Note that you can only run a test case either using pre-existing step types such as bot or utter or using assertions.

Once a test case contains an assertion, the test runner will ignore the pre-existing step types.

By default, only the subset of actual Rasa events generated at each user turn will be used to verify the assertions. If additionally you want to verify that the order of your assertions is correct, you can set the assertion_order_enabled: true key in the user step. This will ensure that the assertions are verified in the order they are defined in the test case. For example:

test_cases:
- test_case: flight_booking
steps:
- user: "I want to book a flight"
assertions:
- bot_uttered:
utter_name: "utter_ask_destination"
- user: "New York"
assertion_order_enabled: true
assertions:
- slot_was_set:
- name: "destination"
value: "New York"
- bot_uttered:
utter_name: "utter_ask_origin"

How To Handle Duplicate User Text Messages In The Same Test Case

In some cases, you may want to send the same user text message multiple times in the same test case.
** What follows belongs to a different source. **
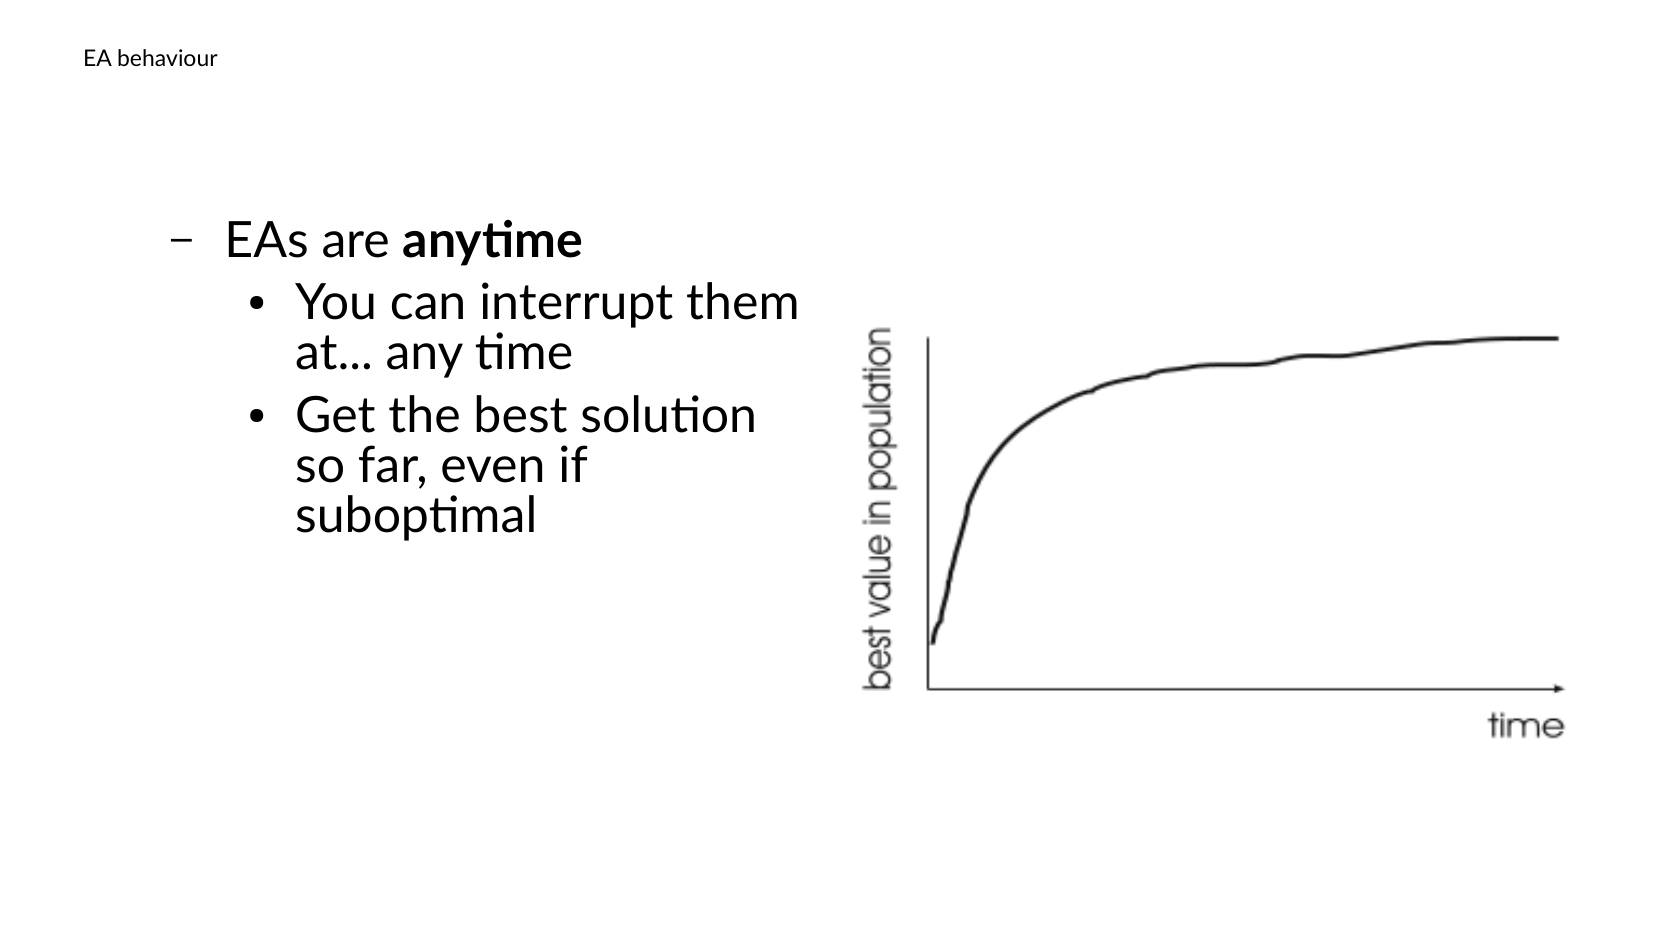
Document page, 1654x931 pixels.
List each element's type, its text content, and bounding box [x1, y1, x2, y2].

In order to retrieve the actual events for the correct user turn, you must define and provide metadata to each of the user steps. The metadata must be unique for each user step, even if the user text message is the same.

For example:

metadata:
- duplicate_message_1:
turn_idx: 1
- duplicate_message_2:
turn_idx: 2
test_cases:
- test_case: flight_booking
steps:
... # other user steps
- user: "yes"
metadata: duplicate_message_1
assertions:
- bot_uttered:
utter_name: "utter_ask_confirmation_booking"
- user: "yes"
metadata: duplicate_message_2
assertions:
... # other assertions

Test Results Analysis

When running the test cases with assertions, the test runner will provide a summary stats of the accuracy per assertion type for that specific test run. The accuracy is calculated as the number of successful assertions divided by the sum of successful and failed assertions. Note that assertions that could not be run once a prior assertion in the test case failed are not included in the accuracy calculation.

A visual representation of the accuracy by assertion type in the test result shell output.

In addition, the test runner will provide a detailed report of the failed assertions, including the assertion itself, the error message, the line number in the test case file, and the transcript of the string representation of the actual events that were recorded in the dialogue up until the failed assertion.